INSTRUCTION |
Exact copy, no pictures: reproduce every record below as it stands.

SUPPLIED ENTRIES |
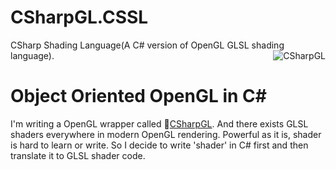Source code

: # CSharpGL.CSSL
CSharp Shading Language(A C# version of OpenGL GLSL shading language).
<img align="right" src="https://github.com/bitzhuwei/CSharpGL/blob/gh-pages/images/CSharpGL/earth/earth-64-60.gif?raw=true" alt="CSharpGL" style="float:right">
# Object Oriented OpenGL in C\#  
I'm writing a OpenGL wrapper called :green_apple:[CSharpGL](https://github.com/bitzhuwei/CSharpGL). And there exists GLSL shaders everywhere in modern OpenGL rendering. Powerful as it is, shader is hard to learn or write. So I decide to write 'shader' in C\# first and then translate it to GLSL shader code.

WRITTEN RESPONSE |
Source code

: # CSharpGL.CSSL
CSharp Shading Language(A C# version of OpenGL GLSL shading language).
<img align="right" src="https://github.com/bitzhuwei/CSharpGL/blob/gh-pages/images/CSharpGL/earth/earth-64-60.gif?raw=true" alt="CSharpGL" style="float:right">
# Object Oriented OpenGL in C\#  
I'm writing a OpenGL wrapper called :green_apple:[CSharpGL](https://github.com/bitzhuwei/CSharpGL). And there exists GLSL shaders everywhere in modern OpenGL rendering. Powerful as it is, shader is hard to learn or write. So I decide to write 'shader' in C\# first and then translate it to GLSL shader code.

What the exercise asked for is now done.